Remember: Privacy = Pride

With all the unemployment going on in and around America, I wanted to remind everyone to help those in need keep their pride. 

If you help with a charity at your church or community group, remember to keep things private.  Many of the people you might help are people who, in other circumstances, would be on the giving end and not the receiving end of your donations.   Some families are ashamed that they even have to ask for help but literally have no other option in order to survive. 

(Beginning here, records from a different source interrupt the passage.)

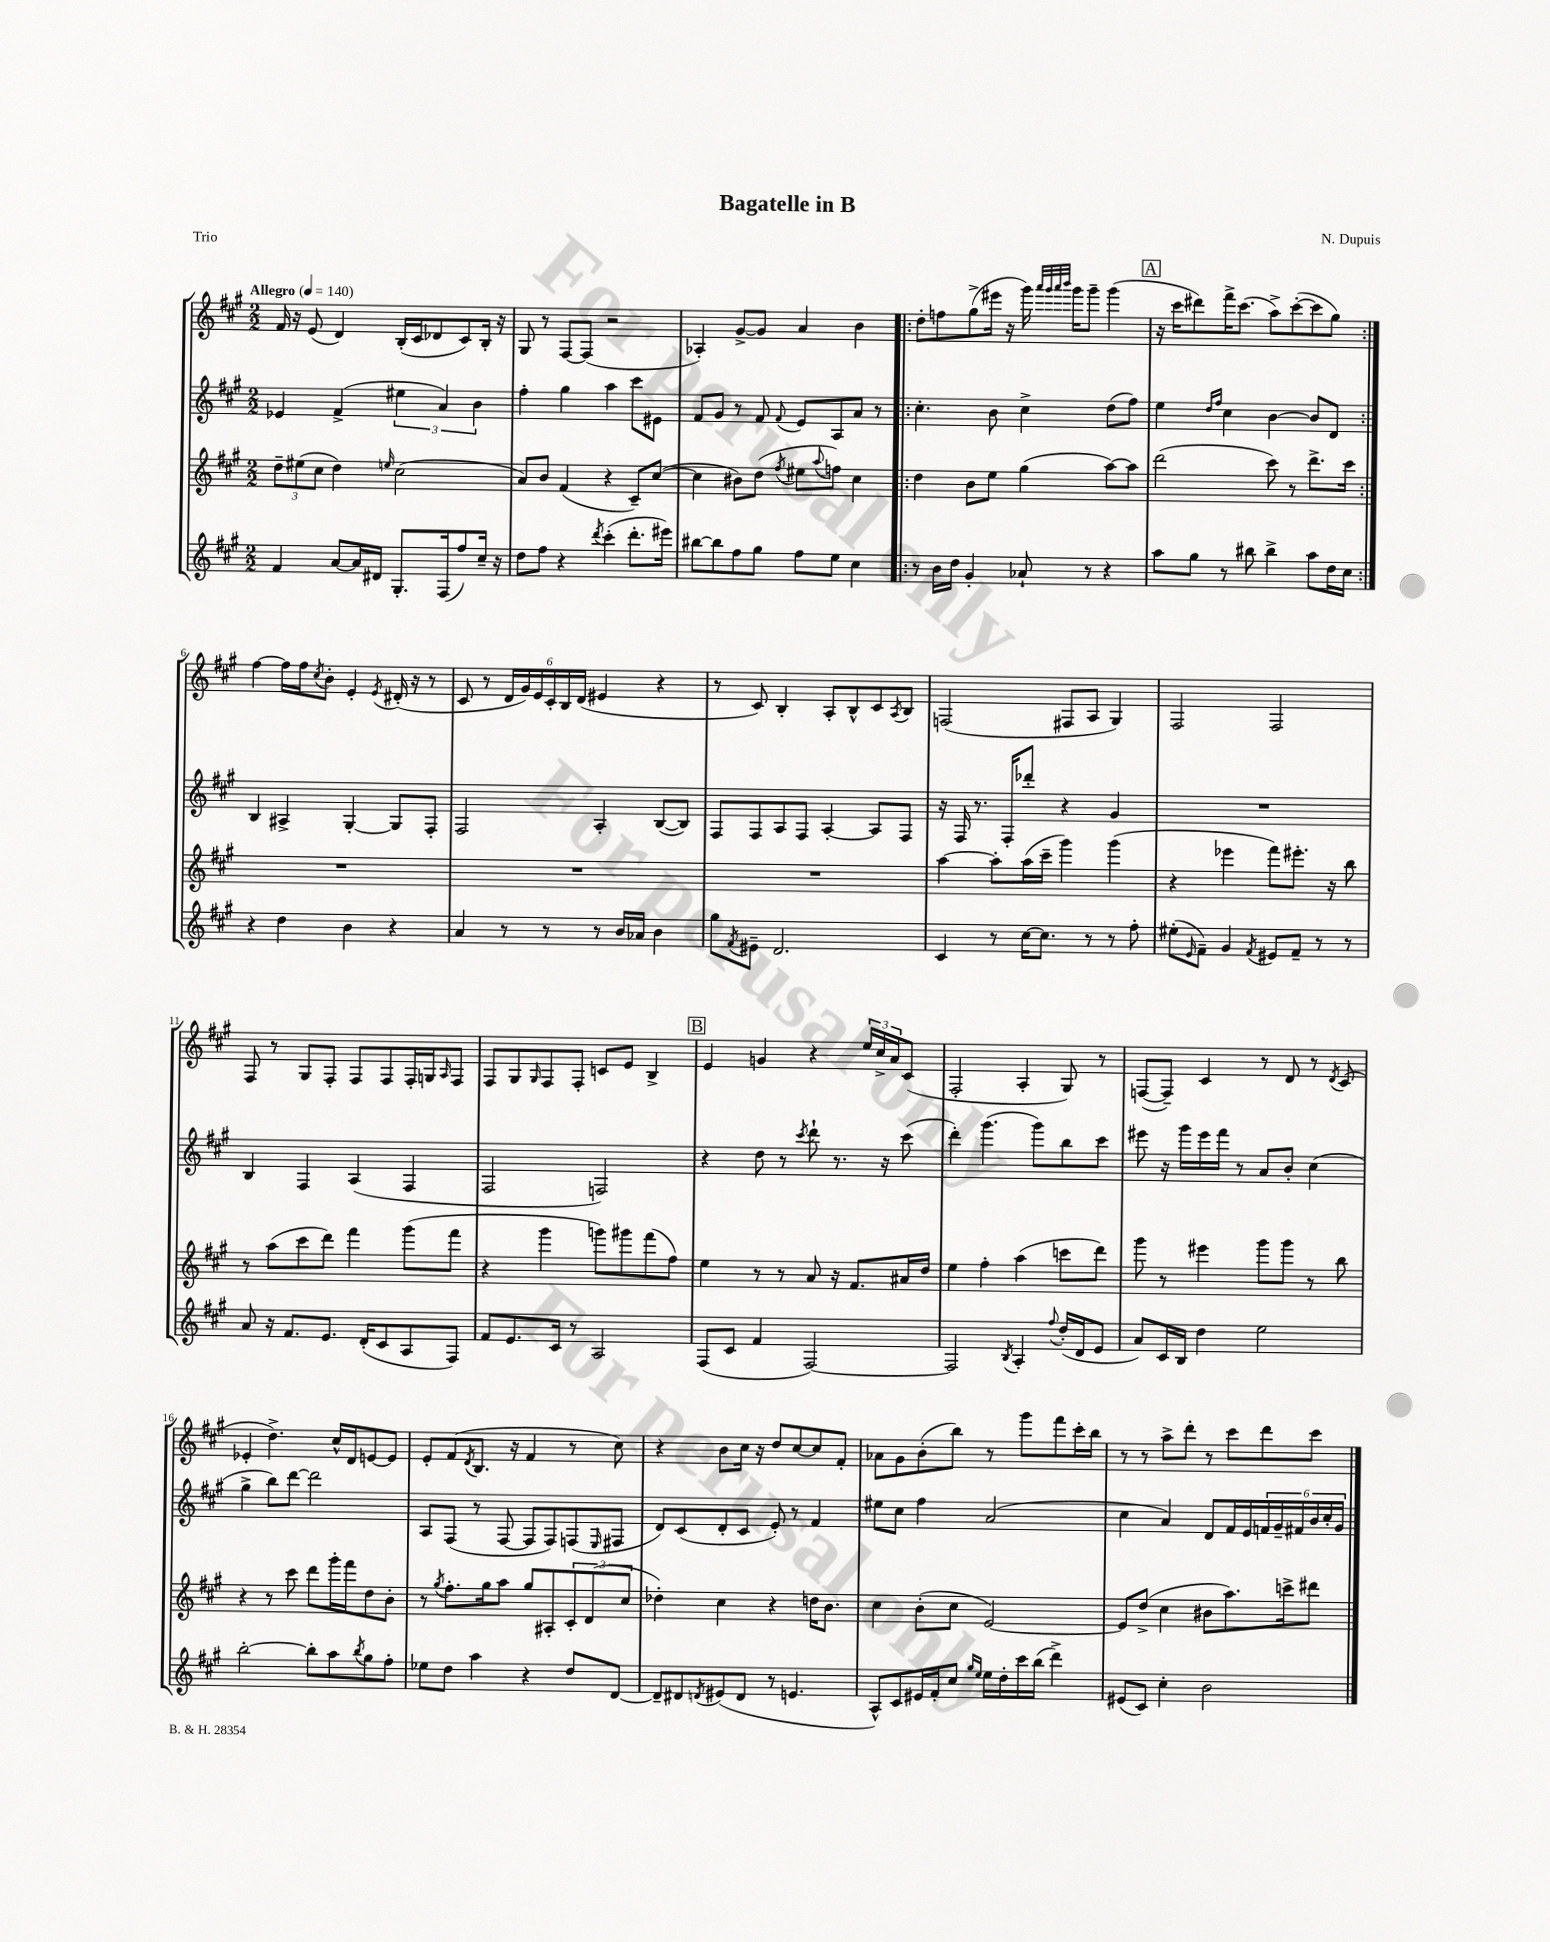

**kern	**kern	**kern	**kern
*part4	*part3	*part2	*part1
*staff4	*staff3	*staff2	*staff1
*clefG2	*clefG2	*clefG2	*clefG2
*k[f#c#g#]	*k[f#c#g#]	*k[f#c#g#]	*k[f#c#g#]
*M2/2	*M2/2	*M2/2	*M2/2
*MM140	*MM140	*MM140	*MM140
=1	=1	=1	=1
!	!	!	!LO:TX:a:B:t=Allegro
4f#/	12dd~\L	4e-X/	16f#/
.	.	.	16r
.	(12ee#X\	.	.
.	.	.	(8e/
.	12cc#\J	.	.
[8a/L	4dd\)	(4f#^/	4d/)
16a/L]	.	.	.
16d#X/JJ	.	.	.
.	16qqeen/	.	.
8.G#'/L	(2cc#\	6ee#X\	(16B'/LL
.	.	.	16c#/J
.	.	.	8d-X/
.	.	6a/)	.
(16F#/k	.	.	.
8ff#/)	.	.	8c#/)
.	.	6b\	.
16cc#~/Jk	.	.	16B'/Jk
16r	.	.	16r
=2	=2	=2	=2
8dd\L	8a/L)	4ff#'\	8G#/
8ff#\J	8b/J	.	8r
4r	(4f#/	4gg#\	[8F#/L
.	.	.	(8F#/J]
8qddd/	.	.	.
(4ccc#'\	4r	4aa\	2r
8.ddd'\L	8c#~/L)	8ccc#\L	.
.	([8cc#/J	8e#X\J	.
16eee#X\Jk)	.	.	.
=3	=3	=3	=3
[8bb#X\L	4cc#\]	8f#/L	4A-X'/)
8bb#\]	.	8g#/J	.
8ff#\	8b#X\L)	8r	[8g#^/L
8gg#\J	(8dd\J	8f#/	8g#/J]
.	8qff#/	8qqf#/	.
8ff#\L	8ee#X\L	8e/L	4a/
.	8qqaa/	.	.
8ee\J	8ffn\J)	8A/	.
4cc#\	4cc#\	8a/J	4b\
.	.	8r	.
=4!|:	=4!|:	=4!|:	=4!|:
8r	4dd\	4.cc#'\	8dd'\L
16b\LL	.	.	8ffn\
16dd\JJ	.	.	.
4g#'/	8b\L	.	(8gg#^\
.	8ee\J	8b\	16eee#X\Jk
.	.	.	16r
8a-X`/	(4gg#\	4cc#^\	16ggg#\)
.	.	.	32qqaaa/LLL
.	.	.	32qqggg#/
.	.	.	32qqaaa/
.	.	.	32qqbbb/JJJ
.	.	.	16ggg#\KL
8r	.	.	8ggg#~\J
4r	[8aa\L)	(8dd\L	(4ggg#\
.	8aa\J]	8ff#\J)	.
!!LO:REH:place=s1:t=A
=5	=5	=5	=5
8aa\L	(2ddd\	4ee\	16r
.	.	.	16ccc#\KL
8gg#\J	.	.	8ddd#X\)
.	.	16qqdd/LL	.
.	.	16qqff#/JJ	.
8r	.	4cc#\	16fff#^\K
.	.	.	(8.ccc#\J
8bb#X\	.	.	.
4bb#^\	8ccc#\)	[4b\	8aa^\L)
.	8r	.	([8ccc#'\
8aa\L	8.ddd^\L	8b/L]	8ccc#\]
16dd\L	.	8d/J	8gg#\J)
16cc#\JJ	16ccc#\Jk	.	.
!!LO:LB:g=z
=6:|!	=6:|!	=6:|!	=6:|!
4r	1r	4B/	[4ff#\
4dd\	.	4A#X^/	16ff#\LL]
.	.	.	16ff#\J
.	.	.	8qcc#/
.	.	.	8b'\J
4b\	.	[4G#'/	4e'/
.	.	.	8qe/
4r	.	8G#/L]	(16d#X'/
.	.	.	16r
.	.	8F#'/J	8r
=7	=7	=7	=7
4a/	1r	2F#/	8c#/
.	.	.	8r
8r	.	.	24d/LL
.	.	.	24g#/)
.	.	.	24e/
8r	.	.	24c#'/
.	.	.	24B/
.	.	.	(24d/JJ
8r	.	4A'/	4e#X/
16b/LL	.	.	.
16a-X/JJ	.	.	.
4b\	.	([8B/L	4r
.	.	8B/J])	.
=8	=8	=8	=8
8gg#\L	1r	8F#/L	8r
8qf#/	.	.	.
8e#X~\J	.	8F#/	8c#/)
2.d/	.	8A/	4B'/
.	.	8F#/J	.
.	.	[4A'/	8A'/L
.	.	.	8B^^/
.	.	8A/L]	8c#/
.	.	.	8qA/
.	.	8F#/J	8B/J
=9	=9	=9	=9
4c#/	[4aa\	16r	(2Fn/
.	.	16F#/	.
.	.	8.r	.
8r	8aa'\L]	.	.
.	.	16F#'/KL	.
[16cc#\KL	(16aa\L	8ddd-X'/J	.
8.cc#\J]	16ccc#~\JJ	.	.
.	4ggg#\)	4r	8F#X/L
8r	.	.	8A/J
8r	(4ggg#\	4g#/	4G#/)
8ff#'\	.	.	.
=10	=10	=10	=10
(8ee#X'\L	4r	1r	2F#/
16qqe/	.	.	.
8f#~\J)	.	.	.
4g#/	4eee-X\	.	.
8qf#/	.	.	.
8e#X/L	8fff#\L)	.	2F#/
8f#~/J	8.eee#X'\J	.	.
8r	.	.	.
.	16r	.	.
8r	8bb\	.	.
!!LO:LB:g=z
=11	=11	=11	=11
8a/	8r	4B/	8F#/
16r	(8aa\L	.	8r
8.f#/L	.	.	.
.	8ccc#\	4F#/	8G#/L
8.e/J	8ddd\J)	.	8F#'/J
.	4fff#\	(4A/	8F#/L
(16d'/KL	.	.	.
8c#/	.	.	8F#/
8A/	(8ggg#\L	4F#/	16F#'/L
.	.	.	16Gn/J
.	.	.	16qqA/
8F#/J)	8fff#\J	.	8F#/J
=12	=12	=12	=12
8f#/L	4r	2F#/	8F#/L
8.e/	.	.	8G#/
.	.	.	16qqG#/
.	4ggg#\	.	8F#/
16c#/Jk	.	.	.
8r	.	.	8F#'/J
2A/	8gggn\L)	2Fn/)	8cn/L
.	8ggg#X\	.	8e/J
.	(8fff#\	.	4B^/
.	8ff#\J)	.	.
!!LO:REH:place=s1:t=B
=13	=13	=13	=13
(8F#/L	4ee\	4r	4e/
8c#/J	.	.	.
4f#/	8r	8dd\	4gn/
.	8r	8r	.
.	.	8qccc#/	.
[2F#/)	8a/	8ddd`\	4r
.	16r	8.r	.
.	8.f#/L	.	.
.	.	.	24ee/LL
.	.	.	24cc#^/
.	.	16r	.
.	.	.	24a/J
.	16a#X/L	(8ccc#\	(8c#/J
.	16dd/JJ	.	.
=14	=14	=14	=14
2F#/]	4ee\	4ddd'\)	2F#'/
.	4ff#'\	(4.ggg#\	.
8qB/	.	.	.
4A'/	(4aa\	.	4A'/
.	.	8ggg#\L)	.
8qqff#/	.	.	.
(16dd'/LL	8cccn\L	8bb\	8G#/)
16d/J	.	.	.
8e/J	8ddd\J)	8ccc#\J	8r
=15	=15	=15	=15
8a/L)	8ggg#\	8eee#X\	([8Fn/L
16c#/L	8r	16r	8F~/J])
16B/JJ	.	16ggg#\LL	.
4dd\	4eee#X\	16eee#\	4c#/
.	.	16fff#\JJ	.
.	.	8r	.
2ee\	8ggg#\L	8a/L	8r
.	8ggg#\J	8b'/J	8d/
.	8r	(4cc#\	8r
.	.	.	8qd/
.	8bb\	.	(8c#/
!!LO:LB:g=z
=16	=16	=16	=16
[2bb'\	4r	4gg#^\	4e-X'/
.	8r	8bb\L)	4.dd^\)
.	8ccc#\	[8ddd\J	.
8bb'\L]	8ddd\L	2ddd\]	.
8aa\	16ggg#'\L	.	16cc#^^/LL
.	16fff#\J	.	16d/J
8qbb/	.	.	.
8gg#\	8dd\	.	[8en/
8ff#'\J	8b'\J	.	8e/J]
=17	=17	=17	=17
8ee-X\L	8r	8A/L	8e'/L
.	8qgg#/	.	.
8dd\J	8.ff#'\L	(8F#/J	(8f#/
.	.	.	8qd/
4aa\	.	8r	8.B/J
.	16gg#\k	.	.
.	8aa\J	[8F#/	.
.	.	.	16r
4r	8gg#/L	8F#/L]	4f#/
.	8A#X'/	8F#/)	.
8dd/L	12c#'/	(8Fn/	8r
.	(12d/	.	.
.	.	16qqE/	.
[8d/J	.	8F#X/J	8cc#\)
.	12cc#/J	.	.
=18	=18	=18	=18
8d~/L]	4dd-X'\)	8d/L)	4r
8d#X/	.	(8c#/	.
8qdn/	.	.	.
(8e#X/	4cc#\	8d'/	8b\L
8d/J	.	8c#/J	16cc#\Jk
.	.	.	16r
8r	4r	8e'/)	8dd/L
4.en/	.	8r	[8cc#/
.	16ddn\KL	4f#/	8cc#/]
.	8.b\J	.	.
.	.	.	8f#'/J
=19	=19	=19	=19
8A^^/L)	4cc#\	8ee#X\L	8a-X\L
8c#/	.	8cc#\J	8g#\
16e#X/L	(8b'\L	4ff#\	(8b'\
16f#'/J	.	.	.
8cc#/J	8cc#\J	.	8bb\J)
16qqgg#/LL	.	.	.
16qqee/JJ	.	.	.
16ee\LL	[2e/)	(2a/	8r
16dd'\	.	.	.
16ccc#\	.	.	8ggg#\L
(16bb\JJ	.	.	.
4ddd^\)	.	.	8fff#\
.	.	.	16ccc#'\L
.	.	.	16bb\JJ
=20	=20	=20	=20
(8e#X/L	8e/L]	4cc#\	8r
8c#/J)	(8dd^/J	.	8r
4cc#'\	4cc#\	4a/)	8aa^\L
.	.	.	8ddd'\J
2b\	8b#X\L	8d/L	8r
.	8.aa\)	16f#/L	8ccc#\L
.	.	16e/	.
.	.	24fn/	8ddd\
.	.	24g#~/	.
.	16cccn^\k	.	.
.	.	24f#X/	.
.	8ddd#X\J	24b/	8ccc#\J
.	.	24cc#'/	.
.	.	24g#/JJ	.
==	==	==	==
*-	*-	*-	*-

Some tips that might help your group meet people where they are instead of where they were or could be:

  1. Your volunteers/ staff should be made aware that the utmost privacy must be upheld.  Remind them that this could be them and to think about how they would feel if they were reduced to begging for handouts. 
  2. Many people who need help will not ask for help.  Pay attention to those around you, make notice if they lose their job or have other hardships.  Offer to help, don’t wait for them to come to you.
  3. Appointments to receive help, at best, would be held one on one with some time in between each time slot for one family to leave before the other one’s come.  If this is not possible,  remind folks who come that their privacy is important and ask them to keep the same privacy for others who are in line too.  They are all there for the same reason.
  4. Do not judge those who come to your agency for help.  If they meet the criteria you have set up (and yes, you need to have criteria or certain ways to qualify), graciously provide what you can and smile.
  5. Be ready and able to point out other agencies that might be able to help them with needs you cannot meet.  Have brochures or contact lists available at all times.
  6. If at all possible, have someone there to help with small children.  Have an attended play room or something for the kids so mom and dad can concentrate on paperwork.  If you don’t have the ability to have a play room and an attendant, keep a few toys and books out and available.  Also, offer to hold the baby so they can fill out forms or have a special surprise in your desk for the toddler who doesn’t want to be there.
  7. If you live in an area that is multi-cultural, do your best to have someone from each culture in your staff.  Not only will language no longer be an issue, but the family in need will feel more comfortable knowing/seeing someone like them there.  Have multi-lingual forms available too!
  8. Offer a bulletin board where those in need of work can post their skills and employers can post job openings- or something similar.
  9. Sometimes, you might have a very reluctant family.  They really need help but don’t want a handout.  Find out what their skills are and see if you can barter with them (hire them).  They can volunteer at your agency in exchange for your donations.
  10. To me the most important thing is to pray for these families.  If you are part of a Christian agency, I encourage you to make this part of your work day.  If this is not the case, pray for the families as you drive home or when you sit down at the dinner table.  Pray that God will provide for them.